SandyBayley · 30/11/2021 07:09

@spotsonmybot - as unescorted says it's on a college by college basis and by ballot. I think DS's college do it early next term and it's organised by the JCR. If you can bear to go on WIWIKAU there are a couple of very active Jesus mums who can give you up to date information.

SandyBayley · 30/11/2021 07:12

I had DS1 back overnight last weekend so had a taster. He'd lost weight and looked thin. He was an absolute delight but I'm wondering if when he's home for more than 24 hours the delight will wear off.

Not picking him up until next Tuesday. He wanted some extra days of fun next weekend before coming home.

I did find out that his college organised a 'refreshers' formal for the 2nd years last week. The 2nd years had to remind the college that they hadn't had a freshers formal and they deserved one!

Cliff1975 · 30/11/2021 08:29

Update: we met via zoom with my DS and his pastoral tutor last nigt and she was great. We all feel much better now. She acknowledged that he has been working very hard this term but that he needs support to manage deadlines and produce the essays at the end of each week. That acknowledgement was hugely helpful to him. We made some agreements about work he needs to do over christmas but also about how this will be managed so that he feels supported but not nagged all the time and so that he can also enjoy Christmas and have a much needed break. He has contacted the GP and the university counselling service and will access study support next term. We have a long road ahead but we are on the right path I think.

goodbyestranger · 30/11/2021 08:36

That all sounds very hopeful Cliff - so glad.

SandyBayley · 30/11/2021 08:37

@Cliff1975 - that sounds very encouraging. I'm impressed by the support being offered.
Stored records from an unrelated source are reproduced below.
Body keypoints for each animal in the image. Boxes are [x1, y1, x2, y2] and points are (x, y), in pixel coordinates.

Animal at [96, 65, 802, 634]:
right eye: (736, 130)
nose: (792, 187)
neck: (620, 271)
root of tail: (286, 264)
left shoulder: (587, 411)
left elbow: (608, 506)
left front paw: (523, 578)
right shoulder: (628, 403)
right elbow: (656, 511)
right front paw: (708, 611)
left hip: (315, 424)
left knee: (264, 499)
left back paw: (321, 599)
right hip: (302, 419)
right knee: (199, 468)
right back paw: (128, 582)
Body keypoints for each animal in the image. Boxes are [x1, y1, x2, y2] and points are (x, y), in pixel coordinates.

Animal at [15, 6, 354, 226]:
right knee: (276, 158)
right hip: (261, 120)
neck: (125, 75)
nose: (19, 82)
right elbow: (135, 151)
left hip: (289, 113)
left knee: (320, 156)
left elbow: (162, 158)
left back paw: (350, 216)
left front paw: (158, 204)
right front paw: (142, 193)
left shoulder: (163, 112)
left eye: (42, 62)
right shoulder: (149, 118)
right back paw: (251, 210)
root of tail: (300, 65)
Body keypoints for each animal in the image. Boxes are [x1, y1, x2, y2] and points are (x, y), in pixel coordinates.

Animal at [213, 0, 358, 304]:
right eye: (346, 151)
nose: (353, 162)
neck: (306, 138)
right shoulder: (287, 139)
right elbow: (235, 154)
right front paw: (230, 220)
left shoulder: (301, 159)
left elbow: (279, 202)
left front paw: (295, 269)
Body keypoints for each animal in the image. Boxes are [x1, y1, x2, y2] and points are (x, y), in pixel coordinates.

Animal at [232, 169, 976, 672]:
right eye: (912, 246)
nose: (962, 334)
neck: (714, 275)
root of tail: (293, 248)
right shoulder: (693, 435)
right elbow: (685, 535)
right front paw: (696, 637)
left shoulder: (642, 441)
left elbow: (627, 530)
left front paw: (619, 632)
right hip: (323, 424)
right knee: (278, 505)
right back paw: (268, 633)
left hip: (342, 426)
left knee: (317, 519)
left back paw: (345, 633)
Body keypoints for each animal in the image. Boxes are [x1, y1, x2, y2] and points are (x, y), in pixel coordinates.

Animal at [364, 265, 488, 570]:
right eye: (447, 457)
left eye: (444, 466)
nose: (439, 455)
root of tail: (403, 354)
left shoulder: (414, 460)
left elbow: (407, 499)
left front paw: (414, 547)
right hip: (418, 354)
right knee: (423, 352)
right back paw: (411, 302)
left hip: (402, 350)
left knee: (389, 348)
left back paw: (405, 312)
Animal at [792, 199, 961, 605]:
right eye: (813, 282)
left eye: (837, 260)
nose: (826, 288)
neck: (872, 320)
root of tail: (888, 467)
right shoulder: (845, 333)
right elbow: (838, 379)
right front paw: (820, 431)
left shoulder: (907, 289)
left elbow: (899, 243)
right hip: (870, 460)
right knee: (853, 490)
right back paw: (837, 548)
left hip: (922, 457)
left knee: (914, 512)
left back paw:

lunarlandscape · 30/11/2021 08:42

@Cliff1975 that sounds very promising. Good to hear the college is being supportive and recognising the hard work he has done despite missing deadlines. Best of luck to him.

HewasH2O · 30/11/2021 09:04

That's good news Cliff. Vent any frustrations on us over the next few weeks.

MiniJellyBeans · 30/11/2021 09:22

@Cliff1975 So relieved for you and your DS that the meeting felt positive and supportive; all the very best to you. Keeping everything crossed that things improve for him from this point.